Our analysis of sex-linked markers indicates that two populations exist in East African Chlorocebus pygerythrus carrying distinct mtDNA haplotypes, but the same Y-chr haplotype, suggesting that male-mediated gene flow between these populations existed in the past or is still ongoing. In contrast, the two populations of Chlorocebus tantalus in West Africa, which were detected based on mtDNA, also carry distinct Y-chr haplotypes. Here it remains to be tested whether (cryptic) speciation is in progress or if genomic admixture due to ancient introgression has occurred in a part of the range of Chlorocebus tantalus. The analysis of the potential West African contact zone showed that Chlorocebus sabaeus and C. tantalus differ in mtDNA as well as Y-chr DNA. These results suggest that ongoing interspecific gene flow between these species across the Volta River is strongly reduced or even absent, with one exception in South Ghana, where introgressive hybridization may have led to a phenotypic population of C. tantalus west of the Volta River carrying mtDNA of C. sabaeus. Our study highlights the importance of the analysis of Y-chr data in addition to mtDNA to obtain information on hybridization patterns, and especially, on ancient events, which might have influenced the genetic diversity of some taxa.

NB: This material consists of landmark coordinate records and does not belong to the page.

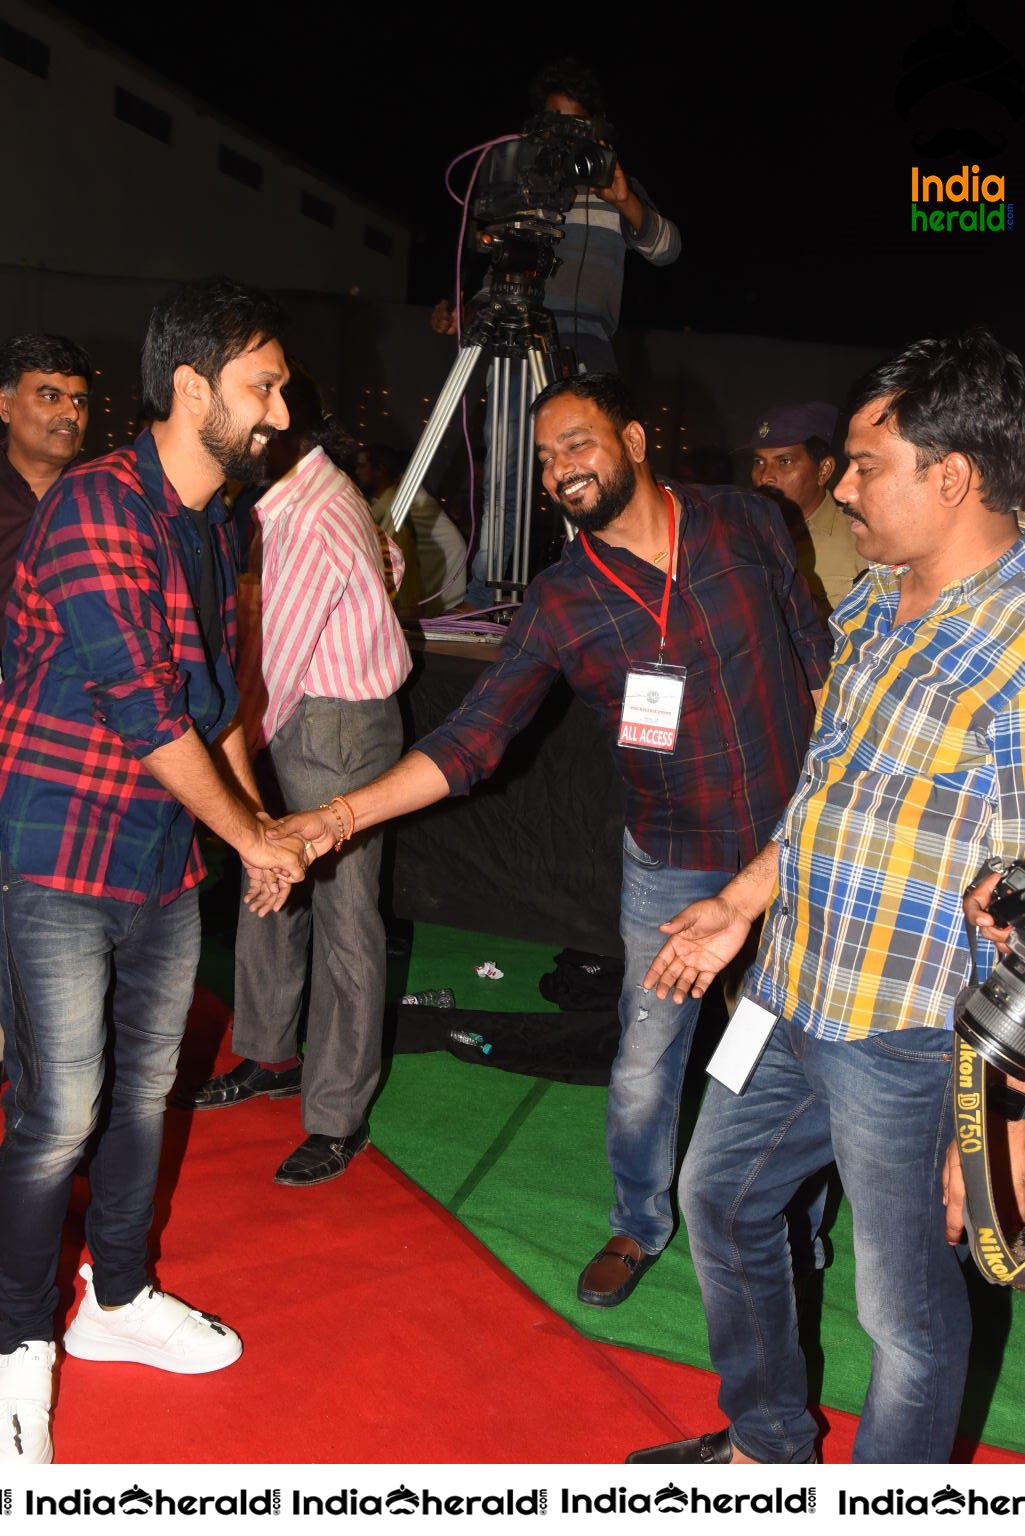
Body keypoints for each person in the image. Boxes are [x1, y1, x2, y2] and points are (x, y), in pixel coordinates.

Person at [269, 372, 831, 1306]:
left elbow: (817, 663)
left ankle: (795, 1233)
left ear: (636, 441)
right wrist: (332, 819)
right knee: (648, 1061)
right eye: (544, 458)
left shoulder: (746, 524)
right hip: (670, 860)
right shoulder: (564, 601)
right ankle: (638, 1222)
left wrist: (825, 818)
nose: (560, 468)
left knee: (790, 1056)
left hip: (792, 847)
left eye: (577, 442)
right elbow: (469, 741)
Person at [628, 328, 1025, 1466]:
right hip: (791, 989)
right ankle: (765, 1447)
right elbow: (825, 792)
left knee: (902, 1316)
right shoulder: (874, 597)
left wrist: (993, 1127)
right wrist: (747, 900)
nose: (837, 486)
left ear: (949, 476)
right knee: (721, 1199)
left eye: (861, 463)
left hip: (907, 1039)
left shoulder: (1011, 649)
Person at [0, 275, 309, 1466]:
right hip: (57, 847)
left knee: (141, 1100)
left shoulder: (217, 518)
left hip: (161, 862)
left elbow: (216, 701)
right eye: (261, 387)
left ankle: (117, 1302)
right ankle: (21, 1348)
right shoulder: (91, 509)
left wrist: (259, 825)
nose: (279, 410)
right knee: (54, 1115)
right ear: (190, 387)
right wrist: (248, 837)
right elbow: (139, 704)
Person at [177, 366, 412, 1186]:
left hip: (331, 729)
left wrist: (231, 784)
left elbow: (269, 673)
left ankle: (338, 1113)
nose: (243, 434)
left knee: (345, 922)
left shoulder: (307, 515)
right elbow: (387, 565)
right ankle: (270, 1054)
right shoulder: (305, 497)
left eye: (257, 417)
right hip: (313, 719)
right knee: (269, 889)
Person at [436, 57, 681, 609]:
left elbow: (667, 248)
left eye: (574, 124)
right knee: (508, 467)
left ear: (595, 128)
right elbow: (500, 269)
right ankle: (489, 592)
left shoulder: (616, 187)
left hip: (588, 343)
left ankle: (606, 591)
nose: (561, 138)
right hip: (517, 338)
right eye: (551, 123)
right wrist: (467, 306)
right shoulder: (521, 189)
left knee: (600, 467)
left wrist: (624, 201)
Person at [0, 334, 92, 649]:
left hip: (78, 688)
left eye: (80, 400)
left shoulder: (105, 496)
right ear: (5, 406)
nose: (72, 413)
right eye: (51, 396)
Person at [748, 401, 864, 620]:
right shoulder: (741, 534)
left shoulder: (861, 540)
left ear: (823, 471)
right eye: (758, 461)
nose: (765, 476)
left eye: (784, 461)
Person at [355, 442, 467, 613]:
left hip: (438, 585)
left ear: (380, 469)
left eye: (363, 466)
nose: (358, 472)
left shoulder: (400, 504)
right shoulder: (392, 501)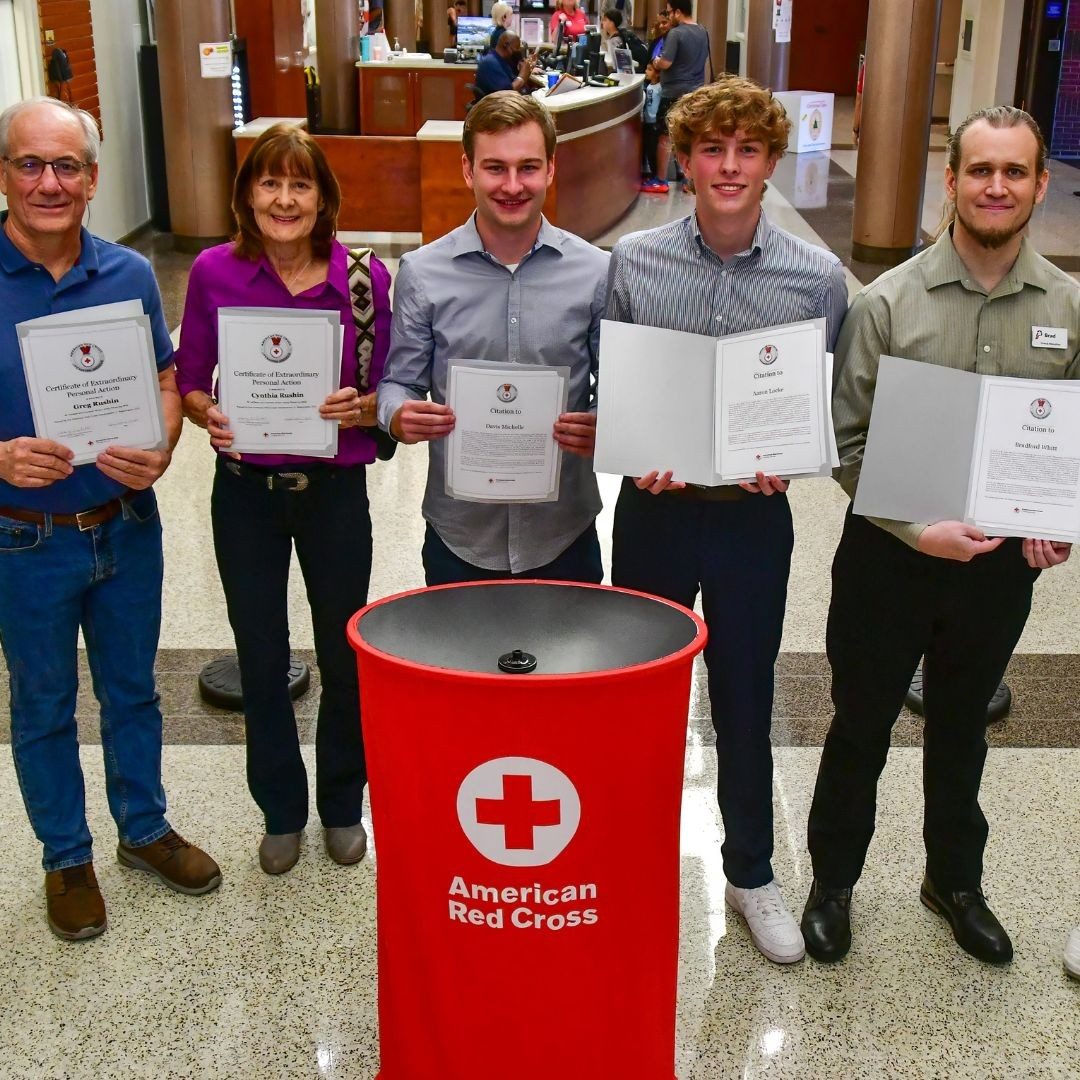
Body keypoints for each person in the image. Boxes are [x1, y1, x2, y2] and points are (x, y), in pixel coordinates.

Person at [801, 106, 1080, 966]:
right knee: (860, 724)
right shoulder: (887, 305)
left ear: (1039, 184)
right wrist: (917, 530)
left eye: (1015, 172)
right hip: (890, 561)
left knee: (963, 728)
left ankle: (954, 880)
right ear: (951, 181)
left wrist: (1054, 519)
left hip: (998, 574)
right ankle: (834, 880)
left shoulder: (1070, 309)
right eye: (980, 170)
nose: (997, 186)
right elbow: (845, 443)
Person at [606, 76, 847, 965]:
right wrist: (636, 449)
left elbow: (824, 407)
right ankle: (628, 861)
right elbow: (610, 386)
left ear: (772, 161)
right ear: (686, 157)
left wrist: (789, 453)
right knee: (640, 694)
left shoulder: (817, 279)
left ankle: (750, 872)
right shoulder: (634, 263)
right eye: (714, 149)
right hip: (655, 513)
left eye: (748, 150)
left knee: (746, 694)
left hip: (753, 520)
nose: (730, 166)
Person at [0, 98, 220, 941]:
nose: (49, 183)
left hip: (126, 523)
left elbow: (166, 382)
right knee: (44, 703)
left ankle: (144, 831)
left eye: (67, 167)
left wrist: (164, 445)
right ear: (7, 174)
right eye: (31, 164)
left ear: (93, 179)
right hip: (25, 537)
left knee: (134, 691)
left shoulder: (128, 272)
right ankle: (67, 858)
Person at [174, 124, 391, 876]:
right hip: (246, 496)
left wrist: (361, 409)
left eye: (301, 184)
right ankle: (280, 810)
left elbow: (388, 394)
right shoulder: (211, 273)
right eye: (270, 183)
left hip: (333, 493)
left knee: (344, 653)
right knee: (260, 656)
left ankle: (340, 803)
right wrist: (210, 412)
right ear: (247, 196)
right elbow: (193, 378)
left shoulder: (362, 281)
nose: (285, 199)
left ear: (324, 198)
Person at [378, 92, 609, 586]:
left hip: (563, 533)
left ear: (550, 169)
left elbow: (617, 388)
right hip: (459, 534)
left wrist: (605, 424)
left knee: (570, 665)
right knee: (461, 664)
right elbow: (398, 382)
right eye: (494, 168)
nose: (511, 185)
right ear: (467, 170)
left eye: (527, 167)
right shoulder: (423, 272)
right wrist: (397, 415)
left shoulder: (596, 272)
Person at [653, 0, 711, 190]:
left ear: (678, 12)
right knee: (689, 136)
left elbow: (666, 63)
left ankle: (660, 180)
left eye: (669, 13)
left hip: (674, 92)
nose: (668, 16)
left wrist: (656, 61)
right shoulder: (703, 31)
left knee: (665, 136)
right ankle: (688, 180)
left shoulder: (675, 34)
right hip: (695, 93)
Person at [475, 32, 536, 97]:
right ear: (506, 44)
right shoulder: (490, 63)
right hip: (499, 104)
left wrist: (526, 71)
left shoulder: (501, 60)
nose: (518, 51)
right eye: (517, 47)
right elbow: (507, 93)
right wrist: (522, 75)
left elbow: (514, 83)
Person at [639, 62, 666, 192]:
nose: (646, 72)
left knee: (654, 151)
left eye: (649, 70)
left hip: (655, 123)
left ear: (658, 73)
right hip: (648, 122)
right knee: (649, 150)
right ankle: (652, 174)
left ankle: (657, 174)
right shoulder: (649, 85)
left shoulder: (660, 88)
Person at [601, 7, 649, 73]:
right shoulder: (621, 34)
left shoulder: (615, 40)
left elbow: (618, 64)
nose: (602, 22)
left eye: (605, 20)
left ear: (612, 23)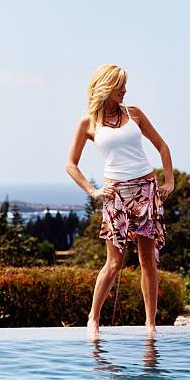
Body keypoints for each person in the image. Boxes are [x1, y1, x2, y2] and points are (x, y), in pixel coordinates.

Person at [66, 64, 174, 339]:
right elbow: (71, 165)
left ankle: (150, 324)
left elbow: (162, 146)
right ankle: (93, 318)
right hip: (115, 195)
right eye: (120, 86)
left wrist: (169, 181)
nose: (125, 90)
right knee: (114, 262)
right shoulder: (87, 123)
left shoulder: (134, 113)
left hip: (146, 189)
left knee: (148, 261)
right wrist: (93, 191)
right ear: (106, 87)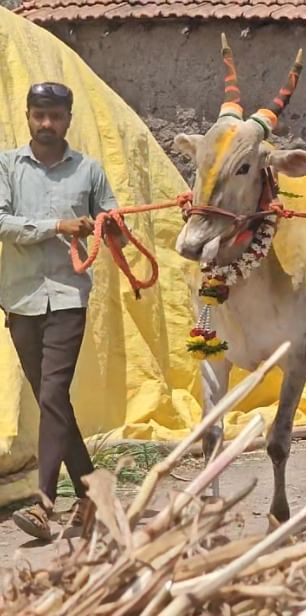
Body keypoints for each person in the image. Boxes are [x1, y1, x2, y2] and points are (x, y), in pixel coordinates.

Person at [1, 82, 121, 540]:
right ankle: (94, 494)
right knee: (52, 400)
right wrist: (57, 226)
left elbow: (111, 217)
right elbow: (0, 221)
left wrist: (113, 226)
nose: (46, 124)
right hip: (21, 298)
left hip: (68, 298)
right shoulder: (7, 166)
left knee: (52, 394)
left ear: (68, 119)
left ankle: (44, 504)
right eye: (39, 115)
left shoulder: (88, 170)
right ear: (28, 116)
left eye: (55, 116)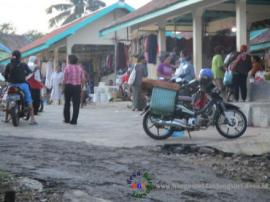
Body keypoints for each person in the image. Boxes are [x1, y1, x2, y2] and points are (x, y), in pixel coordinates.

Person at [3, 50, 37, 125]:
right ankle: (32, 119)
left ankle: (6, 118)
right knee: (29, 100)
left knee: (8, 100)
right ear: (20, 57)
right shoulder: (23, 65)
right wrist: (26, 78)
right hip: (22, 85)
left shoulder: (9, 65)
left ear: (12, 56)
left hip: (11, 85)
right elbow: (30, 73)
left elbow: (5, 75)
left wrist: (7, 79)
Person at [63, 55, 85, 125]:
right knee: (76, 104)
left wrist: (63, 88)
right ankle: (74, 120)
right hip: (77, 87)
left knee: (67, 103)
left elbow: (64, 79)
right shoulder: (80, 68)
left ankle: (67, 119)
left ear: (70, 60)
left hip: (68, 86)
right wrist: (81, 88)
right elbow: (83, 79)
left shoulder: (67, 67)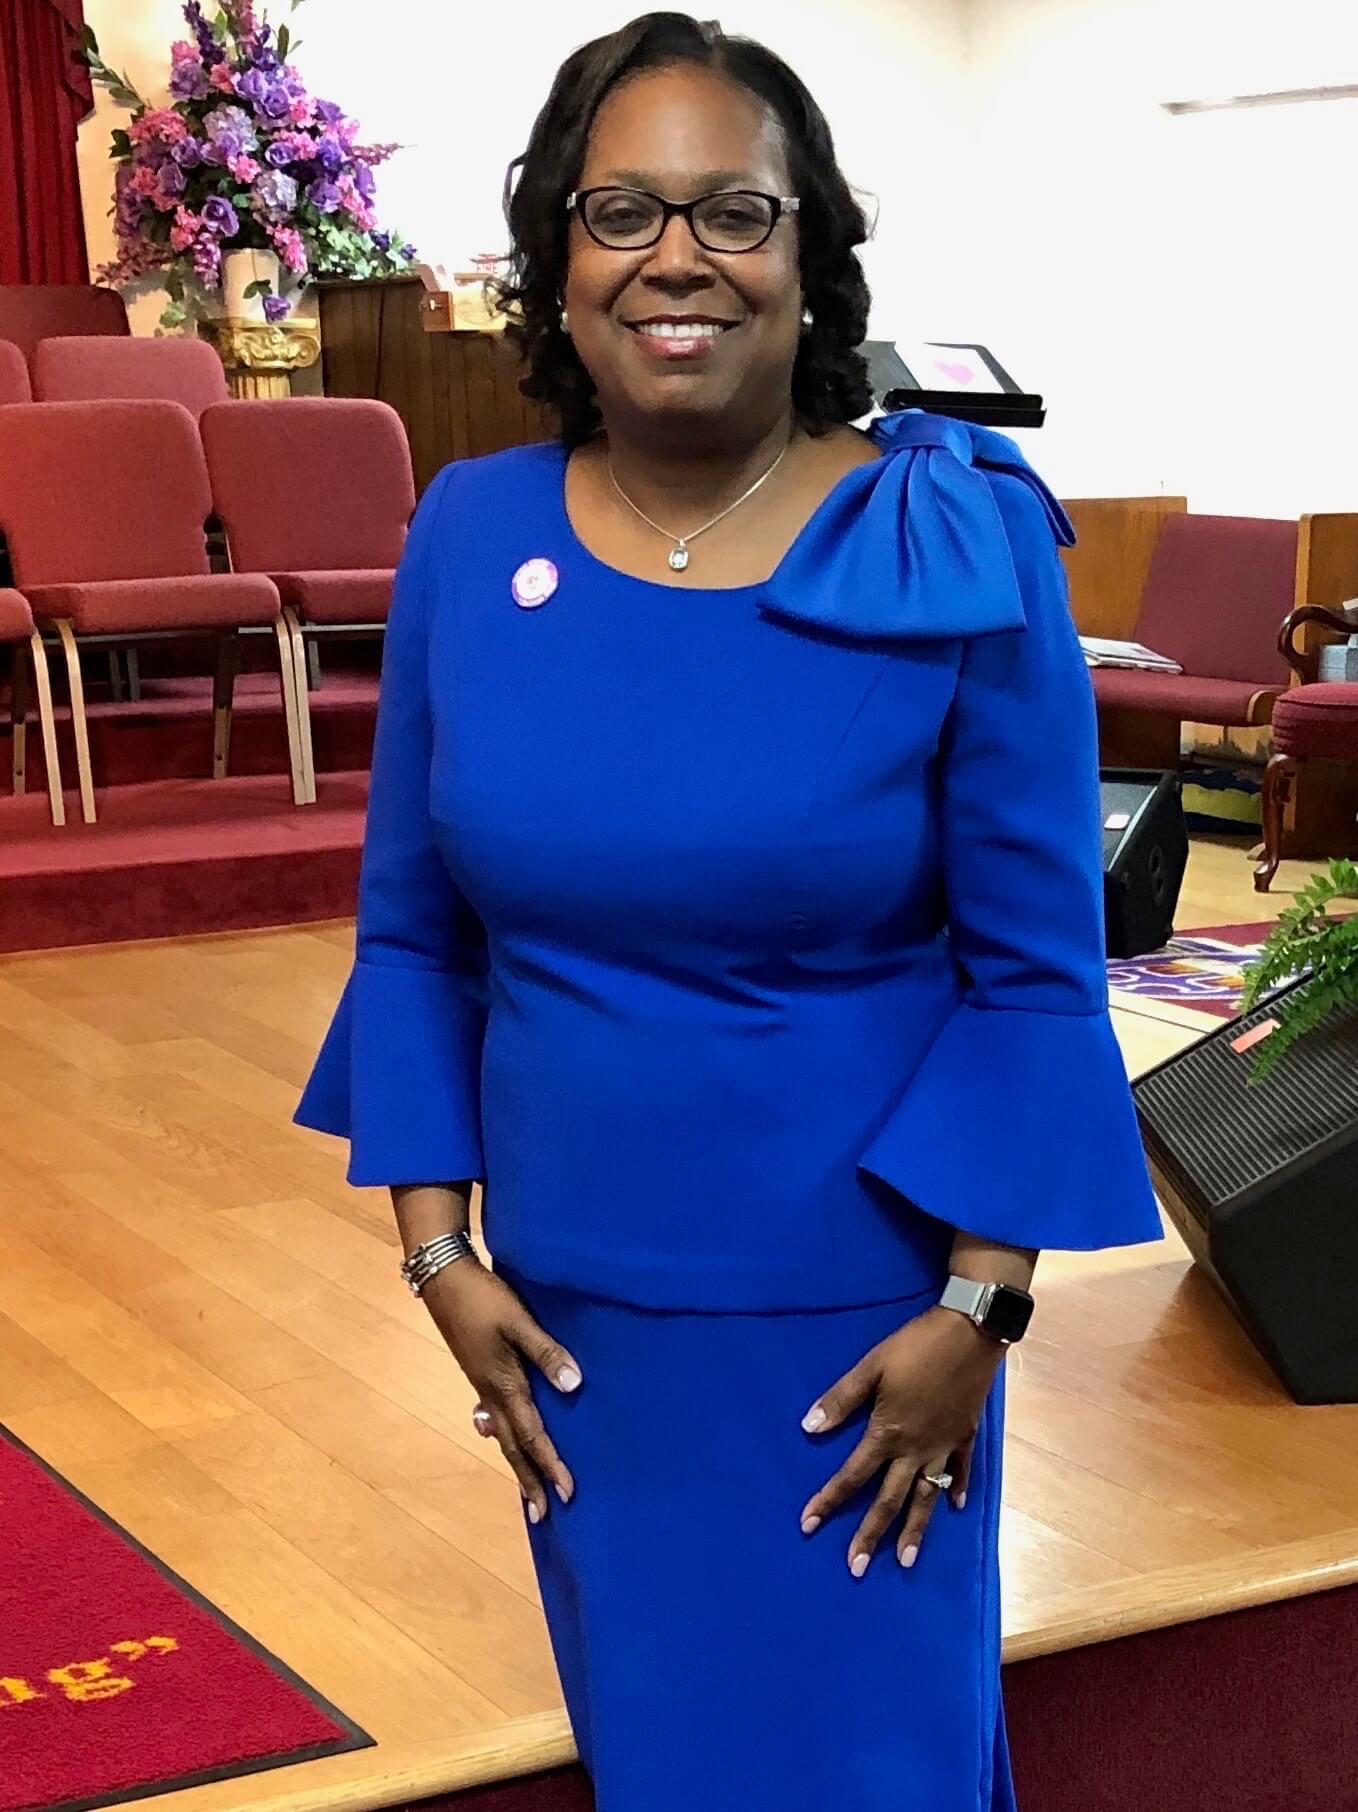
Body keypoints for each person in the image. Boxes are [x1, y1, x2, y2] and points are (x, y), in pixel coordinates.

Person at [296, 12, 1163, 1809]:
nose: (675, 257)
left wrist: (980, 1312)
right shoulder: (470, 529)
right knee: (664, 1748)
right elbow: (415, 932)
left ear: (807, 251)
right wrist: (439, 1256)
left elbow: (1031, 970)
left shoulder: (945, 527)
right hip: (573, 1314)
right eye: (620, 210)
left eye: (733, 211)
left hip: (866, 1315)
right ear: (556, 259)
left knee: (870, 1759)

Our results indicate that the evolution of African green monkeys was influenced by introgressive hybridization, most probably with the cytonuclear extinction of some populations or taxa. This aspect may also play an important role in the survival of the endemic species Chlorocebus djamdjamensis. Continuing asymmetric introgression between Chlorocebus aethiops and C. djamdjamensis in Ethiopia may also lead to the cytonuclear extinction of the restricted species C. djamdjamensis (Haus et al. 2013; Kingdon 1997; Mekonnen et al. 2012). A comprehensive genetic analysis of samples including all remaining populations of Chlorocebus djamdjamensis is needed to explore the progress and pattern of introgression.